Molson Coors said savings will be funneled into investments behind its brands, further expansions in the beyond beer space and new digital capabilities.
Under Hattersley’s plan, “we’ll be able to meaningfully invest across our portfolio, and invest in the capabilities we need to compete in the complex marketplace of today and tomorrow,” he said in the note.
It will continue to pour resources behind big ideas like Coors Light’s “Made to Chill” campaign and Miller Lite’s newly launched “It’s Miller Time” campaign.
It plans to continue investing in the above-premium segment, putting more money behind emerging brands such as Saint Archer Gold, Blue Moon Light Sky, Cape Line and Arnold Palmer Spiked in the U.S., and Coors Slice in Canada.
Molson Coors will pursue beyond beer opportunities, such as a hard coffee and a canned wine in the U.S., a cider expansion in the U.K. and Truss’s forthcoming line of cannabis-infused nonalcoholic beverages in Canada.
Hattersley also said the company will invest in expanding its data resources to bolster its e-commerce abilities and better enable it to more effectively market to an evolving consumer base.
To help him implement his wholesale reimagining of the company, Hattersley today also named a new leadership team:
- Adam Collins, chief communications and corporate affairs officer
- Simon Cox, president and CEO of Molson Coors Europe
- Kevin Doyle, president of U.S. sales
- Brian Erhardt, chief supply chain officer
- Rahul Goyal, chief strategy officer
- Tracey Joubert, chief financial officer
- Fred Landtmeters, president of Molson Coors Canada
- Pete Marino, president of emerging growth
- Dave Osswald, chief people and diversity officer
- Lee Reichert, chief legal and government affairs officer
- Michelle St. Jacques, chief marketing officer
Two longtime executives also will be retiring at the end of November:
- Celso White, who led the construction of two new breweries and Canada and played a key role in integrating the U.S. supply chain into Molson Coors; and
- Kandy Anand, who served as CEO of Molson Coors International and chief growth officer, where he oversaw the company’s entry into central and eastern Europe through the Starbev acquisition and led the company’s efforts to form a joint venture with Truss in Canada to enter the non-alcoholic cannabis beverage market.

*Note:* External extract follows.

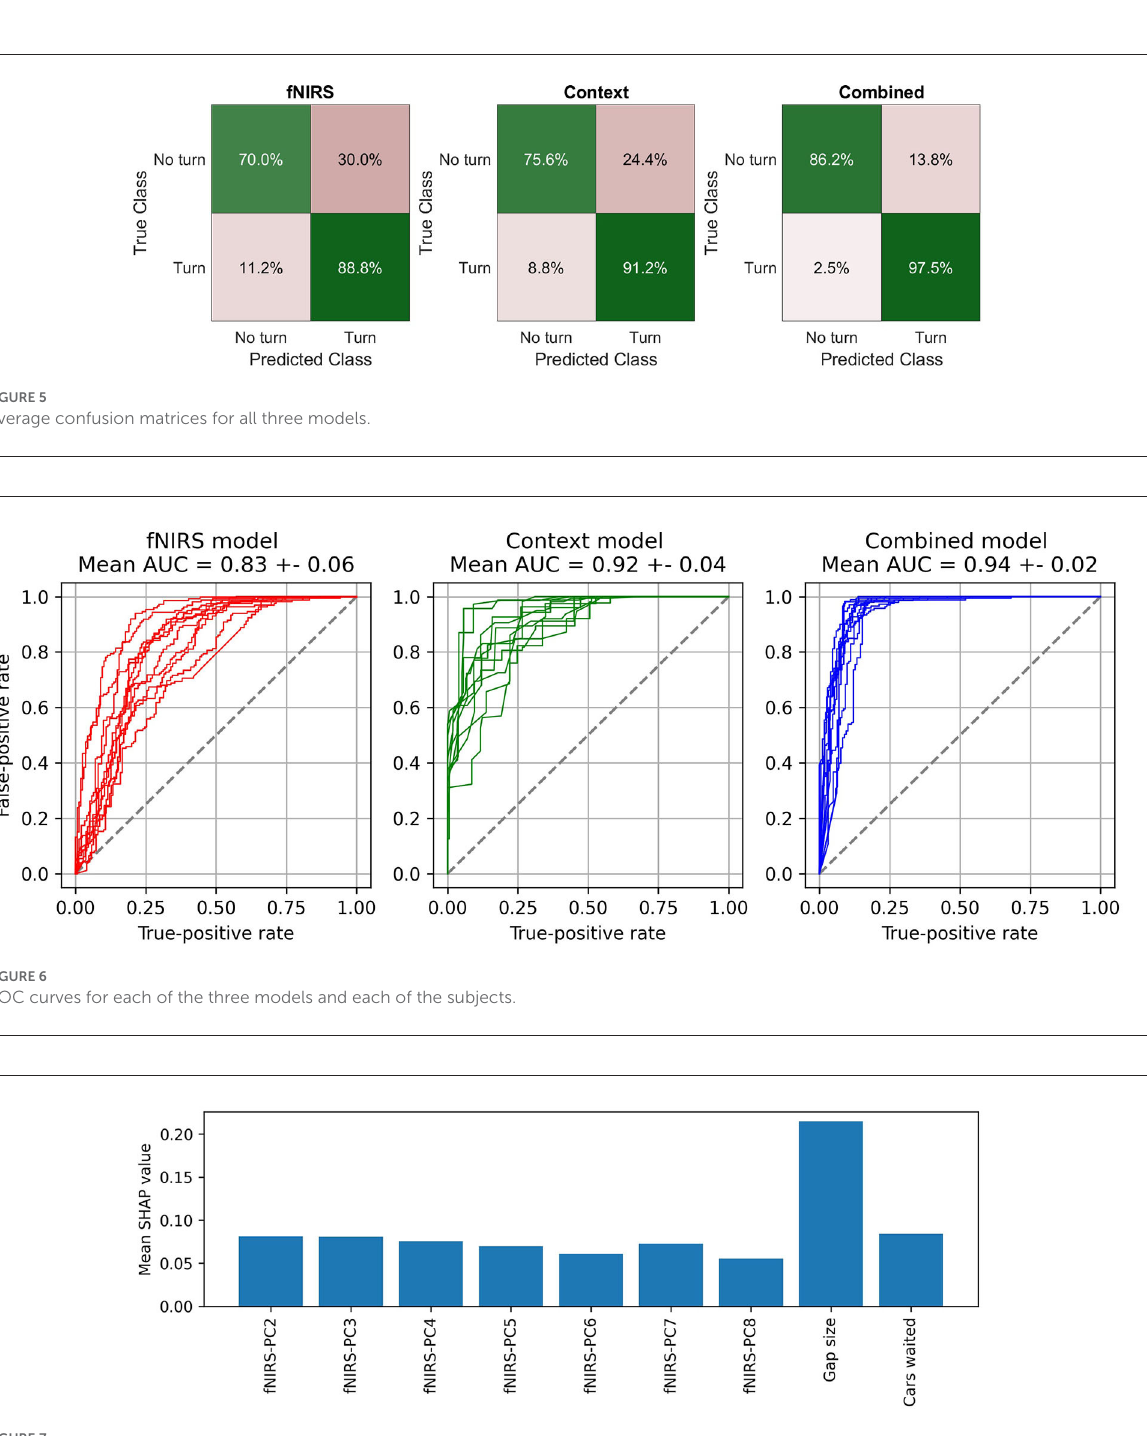
only 2.5%. Figure 6 shows the receiver operating characteristic (ROC) curves for the three models and one curve per subject. The corresponding average area-under-curve (AUC) and the standard deviation are shown in the title. The combined model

At the end of 2019, Pete Coors also will retire as the company’s chief customer relations officer, stepping back from his day-to-day duties at the company. He’ll continue to serve as vice chairman of the Molson Coors board and as an ambassador for the company.
Hattersley praised each executive, and said Pete Coors’ impact on the Molson Coors business and the beer industry “can’t be overstated.”
‘We must change’
The plan Hattersley unveiled today is the product of the move-quickly-and-take-smart-risks approach he brought during his tenure as CEO of MillerCoors.

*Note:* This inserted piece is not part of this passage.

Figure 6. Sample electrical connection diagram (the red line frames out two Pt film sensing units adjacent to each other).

“In my mind, there is no choice. We must change,” he said. The changes “will put us on the path to achieve consistent top-line growth by enabling us to do things that today simply are not possible.”

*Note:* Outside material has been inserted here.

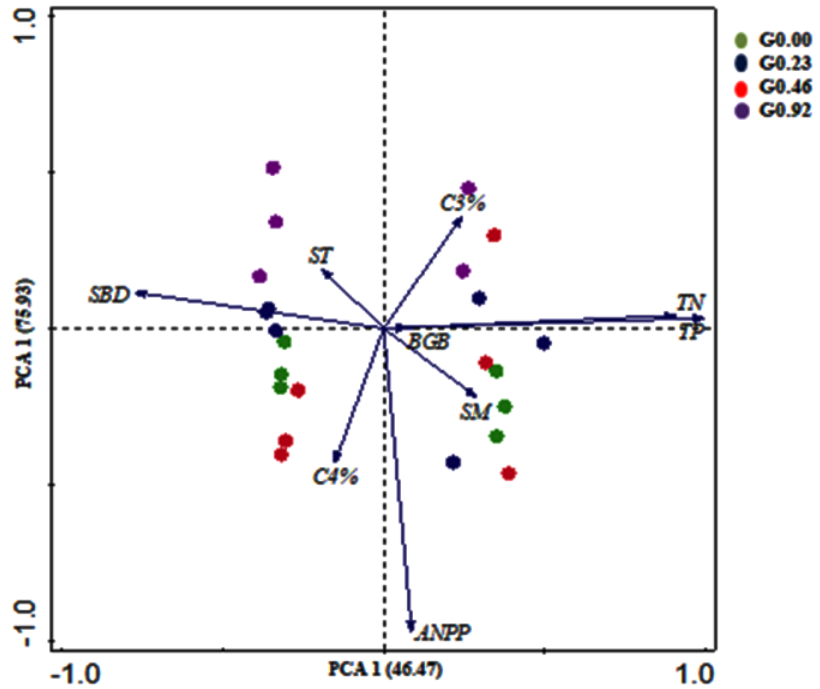
Figure 9. PCA ordination of 24 samples with five environmental variables and three biological variables in the Hulunber grassland, China. The vectors shown represent the major explanatory environmental variables. SBD, soil bulk density; SM, soil moisture; ST, soil temperature; TN, total nitrogen; TP, total phosphorus. The biological variables: BGB, belowground biomass; C4%, C4 species proportion; C3%, C3 species proportion. The circles represent plots.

Molson Coors’ new aspirations are reflected in the corporate name change to Molson Coors Beverage Company, a change aimed at better communicating its strategic intent to expand beyond beer and into other growth areas.
The new name, Hattersley said, “speaks volumes about who we are and what is possible for our business.
“We cannot and will not wait,” he said at the close of his employee note. “We will move faster and free up resources. We will invest in our brands and in our capabilities. We will regain the glory of our past, and we will create a brighter future for the Molson Coors Beverage Company.”